The National Crime Agency (NCA) said it has made 57 arrests in the UK this week for people suspected of illegal acts related to computers.
The alleged offences include network intrusion and data theft from enterprises and governments; distributed denial of service (DDoS) attacks; cyber related fraud and malicious software and virus development.
The NCA worked with local police forces across the UK to make the arrests.
25 people in the London and Essex area were arrested by the Metropolitan Police on suspicion of cyber fraud including theft and money laundering.
Five men were arrested in Kidlington, Oxford for an alleged conspiracy to commit computer misuse offences.
One man was arrested in the West Midlands on suspicion of network intrusion on the US Department of Defense.
Peter Goodman, deputy chief constable, said that cyber crime wasn’t victimless and SMEs can be bankrupted by cyber attacks. Publication of personal data could seriously affect people.
The NCA says people should go to www.getsafeonline.org and www.cyberstreetwise.com to stay up to date on how to keep your computer more secure.
Following a report earlier this week that Hillary Clinton used a private email system to conduct government business, she said late last night that she wants the State Department to release all the emails.
Clinton is widely expected to run for president of the US in 2016.
She had been using an email server in her house when she was Secretary of State, and the State Department asked her to supply all those records.
And there are a lot of records – she provided the government department with 55,000 pages of emails.
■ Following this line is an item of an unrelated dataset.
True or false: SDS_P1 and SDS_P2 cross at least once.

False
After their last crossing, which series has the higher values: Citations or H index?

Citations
The State Department said it is reviewing the emails she provided but because of the volume, that may take some time.
Clinton tweeted last night that she wanted the public to see her emails. In a tweet she said she has asked the State Department to release them and they will review them for release.
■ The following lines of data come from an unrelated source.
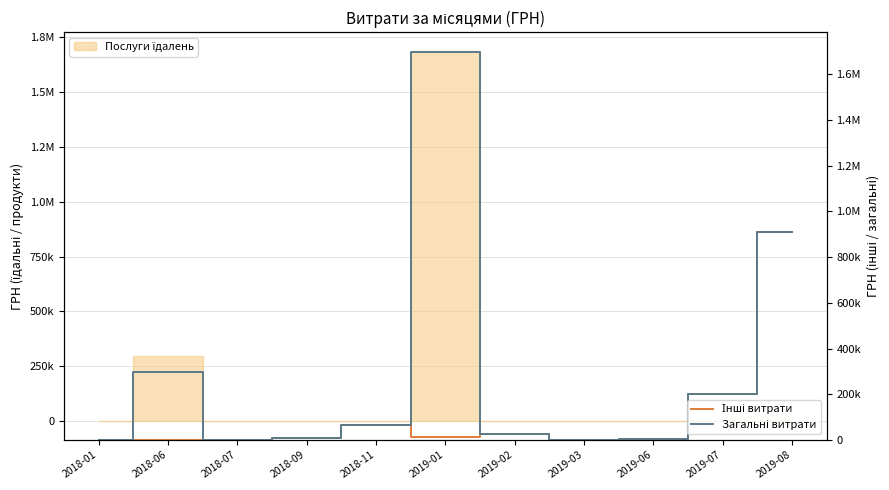

What is the difference between the maximum and minimum values in the Інші витрати series?

910020.3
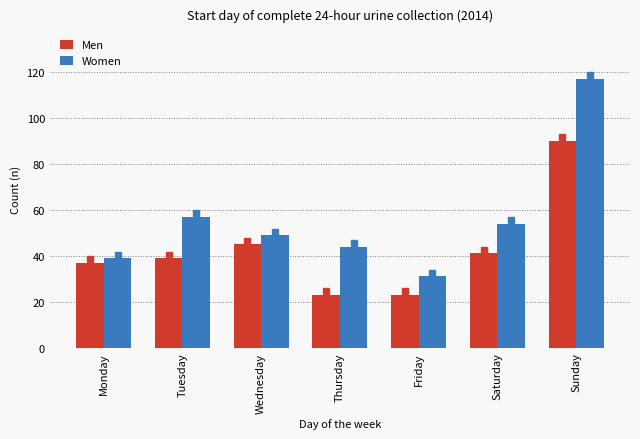

What is the difference between the Women values at Tuesday and Saturday?

3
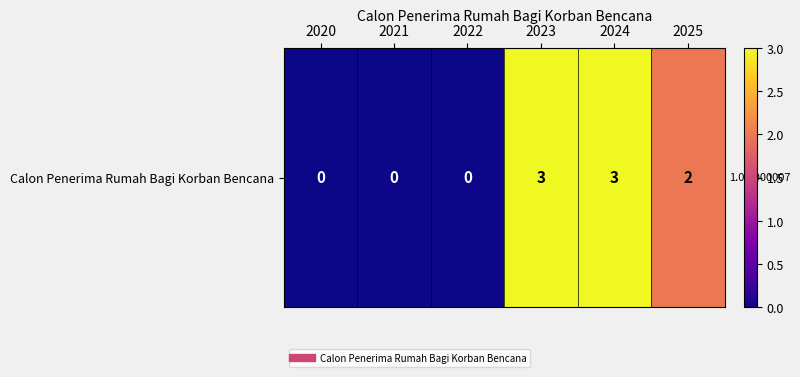

Reading left to right, transcribe all the data shown in this chart.

2020=0	2021=0	2022=0	2023=3	2024=3	2025=2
A European Union committee of the House of Lords is recommending that the EU make an online register of people who own drones.
It wants the EU to have a database aimed first at businesses and then individuals who own drones.
The committee wants drones to include software to prevent drones from certain areas using GPS coordinates to prevent them from flying near airports and the like.
But at the same time the committee doesn’t want drones to be over regulated, particularly as the industry will be responsible for over 150,000 jobs by the middle of the century.
There are already rules about flying drones in the UK. The Civil Aviation Authority (CAA) rules that drones can’t be flown above 400 feet, and should be flown at least 164 feet away from vehicles, buildings and people. It’s also a rule that they can’t be used within 492 feet of a places where there are lots of people, such as a concert.
The committee also recommends that drone flights should be traceable.
Macro 4 said it is now a piece of cake to connect via the web to your IBM mainframe -if you have one of those in your back room using a smartphone and a tablet.
The company has released a new version of Tubes for z/OS.
The software gives access to mainframe applications using a web browser on a smartphone or tablet.
The company claimed that the software avoids enterprises having to update web interfaces at some cost.
R&D manager Keith Banham said there is no development overhead at all, and you don’t need to run a computer running a terminal emulator.
The software avoids the need to buy 3270 emulation software to access mainframe applications, he said.
Apple was originally going to release a 12.9 inch iPad this spring but now it appears the project will be put back to later this year, or even early in 2016.
The Wall Street Journal said that manufacturers of the iPad in the Far East have now been told that they can’t start production until the second half of this year.
Apparently it’s not just problems with the display panel – Apple is thinking about new features and wants enterprises to take tablets seriously. Late last year IBM and Apple signed a deal to cooperate on business apps.
The WSJ also reports that it may add USB ports to the new iPad, when it finally emerges.
Apple’s plans to release a 12-inch Macbook Air in the spring appear to be unaffected by the iPad news.